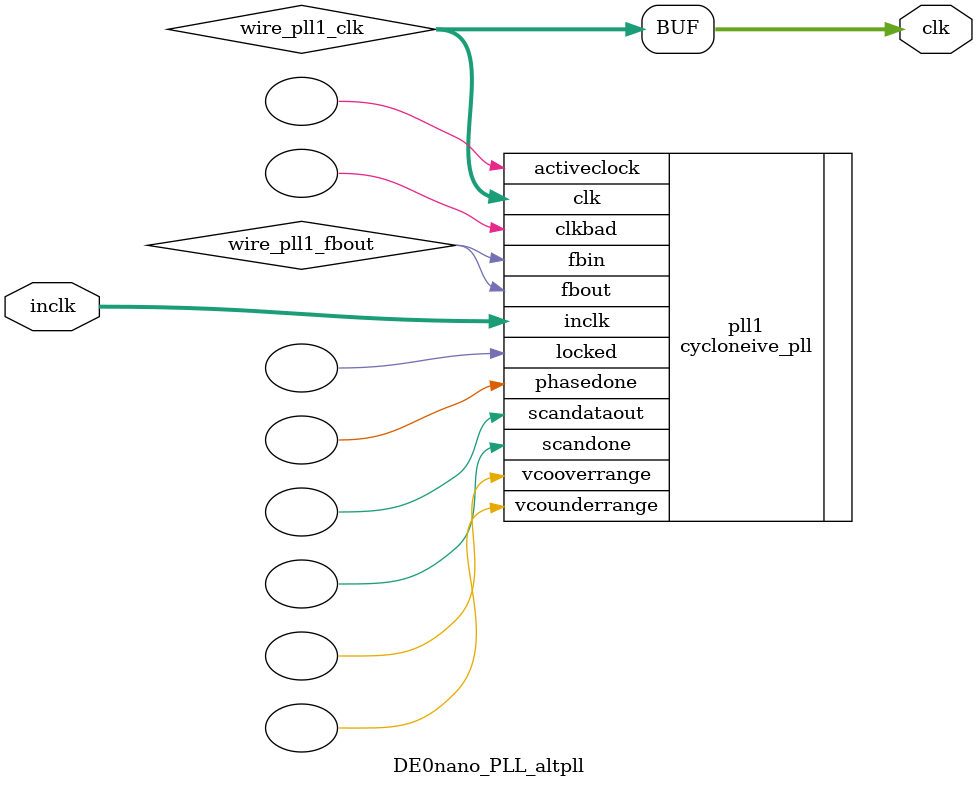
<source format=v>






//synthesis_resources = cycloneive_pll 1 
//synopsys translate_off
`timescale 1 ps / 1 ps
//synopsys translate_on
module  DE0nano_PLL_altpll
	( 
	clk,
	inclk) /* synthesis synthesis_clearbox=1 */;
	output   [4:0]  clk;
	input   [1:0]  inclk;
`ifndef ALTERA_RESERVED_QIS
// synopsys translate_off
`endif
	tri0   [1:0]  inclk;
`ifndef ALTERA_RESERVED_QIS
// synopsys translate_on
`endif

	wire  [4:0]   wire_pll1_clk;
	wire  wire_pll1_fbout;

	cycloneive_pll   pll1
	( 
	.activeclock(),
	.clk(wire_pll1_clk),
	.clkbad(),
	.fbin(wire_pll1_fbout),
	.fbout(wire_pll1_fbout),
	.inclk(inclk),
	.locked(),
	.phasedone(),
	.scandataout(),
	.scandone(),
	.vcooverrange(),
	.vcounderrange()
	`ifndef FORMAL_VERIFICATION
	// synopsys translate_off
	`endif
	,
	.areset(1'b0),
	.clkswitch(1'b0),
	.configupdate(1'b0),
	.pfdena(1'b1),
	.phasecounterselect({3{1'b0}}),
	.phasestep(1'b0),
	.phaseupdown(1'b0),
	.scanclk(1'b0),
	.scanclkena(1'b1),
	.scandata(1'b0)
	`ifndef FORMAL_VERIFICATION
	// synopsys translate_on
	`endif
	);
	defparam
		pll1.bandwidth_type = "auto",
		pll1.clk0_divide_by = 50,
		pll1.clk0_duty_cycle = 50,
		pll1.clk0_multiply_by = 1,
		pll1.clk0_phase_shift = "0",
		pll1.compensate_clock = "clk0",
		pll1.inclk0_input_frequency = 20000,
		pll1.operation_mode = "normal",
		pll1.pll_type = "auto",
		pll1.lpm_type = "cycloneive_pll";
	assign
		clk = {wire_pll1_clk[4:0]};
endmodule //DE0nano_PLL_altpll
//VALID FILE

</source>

----

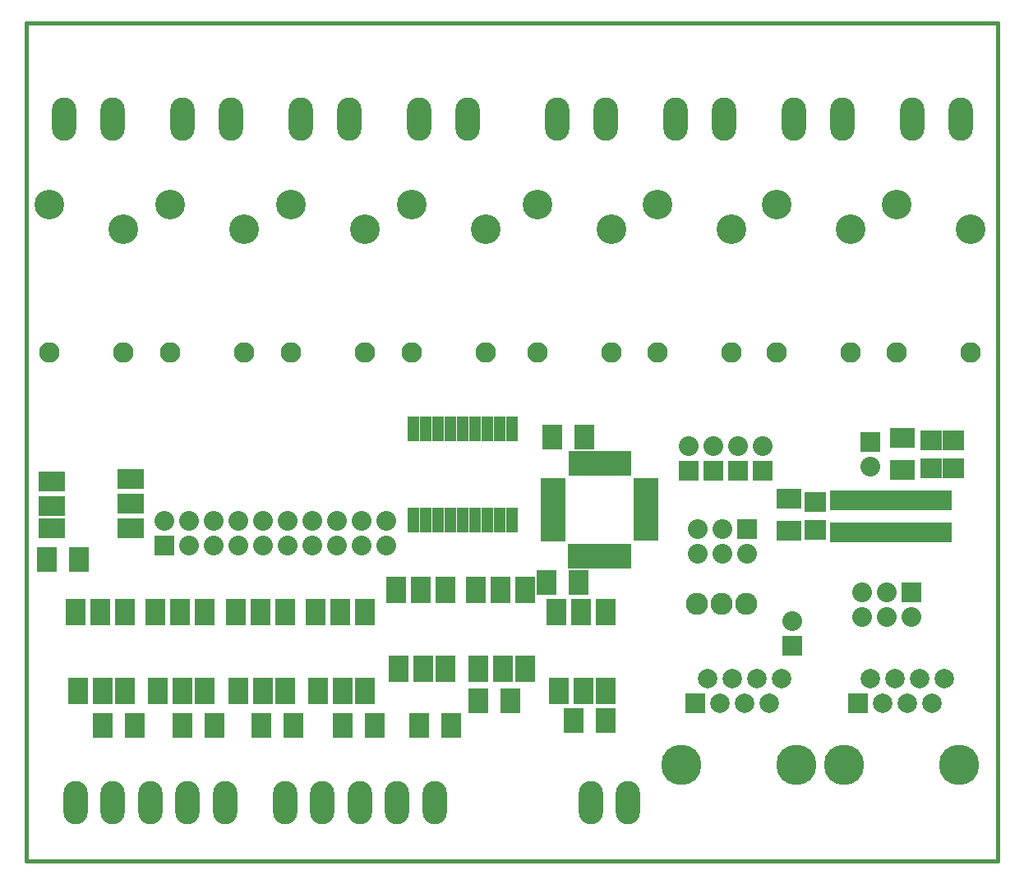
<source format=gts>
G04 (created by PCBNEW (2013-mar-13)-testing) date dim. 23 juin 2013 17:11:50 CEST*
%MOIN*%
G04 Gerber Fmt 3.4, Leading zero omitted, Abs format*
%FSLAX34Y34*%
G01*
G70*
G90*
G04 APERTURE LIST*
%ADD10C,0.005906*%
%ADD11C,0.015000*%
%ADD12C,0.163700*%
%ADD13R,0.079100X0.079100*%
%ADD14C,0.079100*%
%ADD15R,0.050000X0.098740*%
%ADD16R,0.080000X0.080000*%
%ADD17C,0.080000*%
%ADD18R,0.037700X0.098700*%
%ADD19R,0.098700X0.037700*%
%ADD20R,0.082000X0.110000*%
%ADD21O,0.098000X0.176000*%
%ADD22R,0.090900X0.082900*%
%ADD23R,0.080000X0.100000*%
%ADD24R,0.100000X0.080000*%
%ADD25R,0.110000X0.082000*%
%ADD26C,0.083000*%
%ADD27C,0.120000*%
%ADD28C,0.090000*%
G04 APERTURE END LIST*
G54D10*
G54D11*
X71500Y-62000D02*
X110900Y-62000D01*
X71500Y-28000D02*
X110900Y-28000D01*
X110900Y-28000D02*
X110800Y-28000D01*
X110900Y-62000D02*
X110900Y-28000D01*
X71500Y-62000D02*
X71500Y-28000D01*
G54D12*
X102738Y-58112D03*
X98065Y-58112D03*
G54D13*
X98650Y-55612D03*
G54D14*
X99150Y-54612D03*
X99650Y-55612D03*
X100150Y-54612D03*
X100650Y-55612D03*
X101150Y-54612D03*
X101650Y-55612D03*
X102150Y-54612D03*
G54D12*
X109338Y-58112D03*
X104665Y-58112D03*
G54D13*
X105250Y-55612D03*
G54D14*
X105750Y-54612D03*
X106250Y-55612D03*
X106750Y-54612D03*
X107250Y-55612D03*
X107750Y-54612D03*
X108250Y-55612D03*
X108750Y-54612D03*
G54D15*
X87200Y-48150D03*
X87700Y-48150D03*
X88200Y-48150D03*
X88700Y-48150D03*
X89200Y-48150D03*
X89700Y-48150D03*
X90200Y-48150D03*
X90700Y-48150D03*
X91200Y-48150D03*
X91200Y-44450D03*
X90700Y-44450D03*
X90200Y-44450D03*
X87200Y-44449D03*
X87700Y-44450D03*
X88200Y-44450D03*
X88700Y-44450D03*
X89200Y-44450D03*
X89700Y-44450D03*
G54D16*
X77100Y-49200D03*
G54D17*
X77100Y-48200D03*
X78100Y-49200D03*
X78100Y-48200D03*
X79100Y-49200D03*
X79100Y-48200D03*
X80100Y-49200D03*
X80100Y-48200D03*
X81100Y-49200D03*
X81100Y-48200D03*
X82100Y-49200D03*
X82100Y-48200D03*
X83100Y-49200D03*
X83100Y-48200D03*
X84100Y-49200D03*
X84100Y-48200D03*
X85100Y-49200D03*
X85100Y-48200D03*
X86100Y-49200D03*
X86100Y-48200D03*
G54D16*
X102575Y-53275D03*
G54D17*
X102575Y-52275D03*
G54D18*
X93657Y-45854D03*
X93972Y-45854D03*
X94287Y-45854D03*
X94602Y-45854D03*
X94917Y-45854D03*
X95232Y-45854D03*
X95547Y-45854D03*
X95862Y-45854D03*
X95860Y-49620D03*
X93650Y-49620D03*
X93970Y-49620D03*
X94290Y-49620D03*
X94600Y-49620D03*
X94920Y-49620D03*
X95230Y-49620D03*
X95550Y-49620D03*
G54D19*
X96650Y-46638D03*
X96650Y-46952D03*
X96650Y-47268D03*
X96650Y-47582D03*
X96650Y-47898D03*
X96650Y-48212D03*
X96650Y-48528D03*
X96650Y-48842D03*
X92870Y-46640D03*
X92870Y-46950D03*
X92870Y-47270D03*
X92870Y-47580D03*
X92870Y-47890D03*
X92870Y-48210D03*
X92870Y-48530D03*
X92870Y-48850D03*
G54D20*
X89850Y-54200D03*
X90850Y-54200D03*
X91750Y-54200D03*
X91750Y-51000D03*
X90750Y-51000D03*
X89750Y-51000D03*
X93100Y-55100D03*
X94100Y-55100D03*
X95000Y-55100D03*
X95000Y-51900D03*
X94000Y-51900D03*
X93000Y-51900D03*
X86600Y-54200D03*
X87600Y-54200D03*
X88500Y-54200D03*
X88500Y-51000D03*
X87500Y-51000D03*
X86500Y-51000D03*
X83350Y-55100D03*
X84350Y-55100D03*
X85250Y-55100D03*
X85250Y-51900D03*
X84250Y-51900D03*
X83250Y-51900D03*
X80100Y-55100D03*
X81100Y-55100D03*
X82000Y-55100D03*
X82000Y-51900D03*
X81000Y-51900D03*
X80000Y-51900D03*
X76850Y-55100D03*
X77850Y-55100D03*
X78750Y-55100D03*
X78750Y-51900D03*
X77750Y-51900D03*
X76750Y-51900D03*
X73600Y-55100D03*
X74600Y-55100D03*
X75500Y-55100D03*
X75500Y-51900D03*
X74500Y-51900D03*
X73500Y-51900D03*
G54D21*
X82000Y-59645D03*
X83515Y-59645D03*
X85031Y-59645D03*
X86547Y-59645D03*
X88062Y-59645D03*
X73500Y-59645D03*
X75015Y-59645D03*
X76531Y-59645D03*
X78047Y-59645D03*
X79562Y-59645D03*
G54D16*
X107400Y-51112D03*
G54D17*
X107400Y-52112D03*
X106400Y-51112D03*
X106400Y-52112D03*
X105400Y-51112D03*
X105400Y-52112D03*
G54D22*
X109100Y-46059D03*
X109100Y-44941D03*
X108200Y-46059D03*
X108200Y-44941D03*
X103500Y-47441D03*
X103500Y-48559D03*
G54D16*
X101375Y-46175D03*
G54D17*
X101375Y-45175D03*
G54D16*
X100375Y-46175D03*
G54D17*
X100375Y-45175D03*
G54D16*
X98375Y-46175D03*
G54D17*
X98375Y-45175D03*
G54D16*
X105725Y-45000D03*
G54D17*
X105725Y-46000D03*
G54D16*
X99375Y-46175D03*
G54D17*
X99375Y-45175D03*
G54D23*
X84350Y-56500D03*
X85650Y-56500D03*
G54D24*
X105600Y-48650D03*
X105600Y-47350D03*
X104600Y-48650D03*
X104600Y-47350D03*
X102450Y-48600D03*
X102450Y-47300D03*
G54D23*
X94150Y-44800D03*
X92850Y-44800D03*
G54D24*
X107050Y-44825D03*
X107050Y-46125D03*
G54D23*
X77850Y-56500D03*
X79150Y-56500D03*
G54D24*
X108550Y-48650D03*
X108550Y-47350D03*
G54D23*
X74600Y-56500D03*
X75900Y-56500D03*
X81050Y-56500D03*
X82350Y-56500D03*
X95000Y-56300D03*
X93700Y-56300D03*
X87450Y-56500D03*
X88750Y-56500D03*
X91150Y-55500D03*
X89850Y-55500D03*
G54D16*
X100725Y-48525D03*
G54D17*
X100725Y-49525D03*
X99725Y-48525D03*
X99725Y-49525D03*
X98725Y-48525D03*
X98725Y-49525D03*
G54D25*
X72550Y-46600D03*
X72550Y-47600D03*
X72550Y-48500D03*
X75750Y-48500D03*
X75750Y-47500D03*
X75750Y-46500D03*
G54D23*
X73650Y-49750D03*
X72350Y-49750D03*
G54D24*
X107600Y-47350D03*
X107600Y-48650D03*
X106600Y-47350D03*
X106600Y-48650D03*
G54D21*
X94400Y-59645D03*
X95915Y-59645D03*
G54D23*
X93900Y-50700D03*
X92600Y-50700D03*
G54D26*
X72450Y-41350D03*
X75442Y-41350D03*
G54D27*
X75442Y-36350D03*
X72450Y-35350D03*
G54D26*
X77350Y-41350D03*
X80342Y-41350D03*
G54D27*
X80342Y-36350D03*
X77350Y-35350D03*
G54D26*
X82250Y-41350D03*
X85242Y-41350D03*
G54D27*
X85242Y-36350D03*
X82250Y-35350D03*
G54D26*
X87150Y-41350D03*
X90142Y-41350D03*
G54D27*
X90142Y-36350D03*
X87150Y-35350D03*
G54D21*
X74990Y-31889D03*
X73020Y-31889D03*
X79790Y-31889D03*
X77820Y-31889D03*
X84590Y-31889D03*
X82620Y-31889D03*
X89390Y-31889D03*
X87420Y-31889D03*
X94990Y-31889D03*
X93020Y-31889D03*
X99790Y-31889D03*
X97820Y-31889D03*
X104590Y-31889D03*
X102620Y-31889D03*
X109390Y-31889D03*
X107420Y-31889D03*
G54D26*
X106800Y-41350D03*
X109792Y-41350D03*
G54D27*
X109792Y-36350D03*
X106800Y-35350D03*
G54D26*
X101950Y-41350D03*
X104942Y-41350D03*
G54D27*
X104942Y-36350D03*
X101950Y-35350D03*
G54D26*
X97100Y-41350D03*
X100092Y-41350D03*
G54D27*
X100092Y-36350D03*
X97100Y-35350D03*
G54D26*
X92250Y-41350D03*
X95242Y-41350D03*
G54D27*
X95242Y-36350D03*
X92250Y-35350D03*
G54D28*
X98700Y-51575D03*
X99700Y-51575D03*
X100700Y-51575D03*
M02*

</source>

----

● WHAT IS EXPECTED
Only one part of the material above is to be transcribed, namely the lines starting with the line that has "X107250Y-55612D03*" and going on through the line that has "X88500Y-54200D03*", exactly as they stand.

● SOLUTION TO THIS TASK
X107250Y-55612D03*
X107750Y-54612D03*
X108250Y-55612D03*
X108750Y-54612D03*
G54D15*
X87200Y-48150D03*
X87700Y-48150D03*
X88200Y-48150D03*
X88700Y-48150D03*
X89200Y-48150D03*
X89700Y-48150D03*
X90200Y-48150D03*
X90700Y-48150D03*
X91200Y-48150D03*
X91200Y-44450D03*
X90700Y-44450D03*
X90200Y-44450D03*
X87200Y-44449D03*
X87700Y-44450D03*
X88200Y-44450D03*
X88700Y-44450D03*
X89200Y-44450D03*
X89700Y-44450D03*
G54D16*
X77100Y-49200D03*
G54D17*
X77100Y-48200D03*
X78100Y-49200D03*
X78100Y-48200D03*
X79100Y-49200D03*
X79100Y-48200D03*
X80100Y-49200D03*
X80100Y-48200D03*
X81100Y-49200D03*
X81100Y-48200D03*
X82100Y-49200D03*
X82100Y-48200D03*
X83100Y-49200D03*
X83100Y-48200D03*
X84100Y-49200D03*
X84100Y-48200D03*
X85100Y-49200D03*
X85100Y-48200D03*
X86100Y-49200D03*
X86100Y-48200D03*
G54D16*
X102575Y-53275D03*
G54D17*
X102575Y-52275D03*
G54D18*
X93657Y-45854D03*
X93972Y-45854D03*
X94287Y-45854D03*
X94602Y-45854D03*
X94917Y-45854D03*
X95232Y-45854D03*
X95547Y-45854D03*
X95862Y-45854D03*
X95860Y-49620D03*
X93650Y-49620D03*
X93970Y-49620D03*
X94290Y-49620D03*
X94600Y-49620D03*
X94920Y-49620D03*
X95230Y-49620D03*
X95550Y-49620D03*
G54D19*
X96650Y-46638D03*
X96650Y-46952D03*
X96650Y-47268D03*
X96650Y-47582D03*
X96650Y-47898D03*
X96650Y-48212D03*
X96650Y-48528D03*
X96650Y-48842D03*
X92870Y-46640D03*
X92870Y-46950D03*
X92870Y-47270D03*
X92870Y-47580D03*
X92870Y-47890D03*
X92870Y-48210D03*
X92870Y-48530D03*
X92870Y-48850D03*
G54D20*
X89850Y-54200D03*
X90850Y-54200D03*
X91750Y-54200D03*
X91750Y-51000D03*
X90750Y-51000D03*
X89750Y-51000D03*
X93100Y-55100D03*
X94100Y-55100D03*
X95000Y-55100D03*
X95000Y-51900D03*
X94000Y-51900D03*
X93000Y-51900D03*
X86600Y-54200D03*
X87600Y-54200D03*
X88500Y-54200D03*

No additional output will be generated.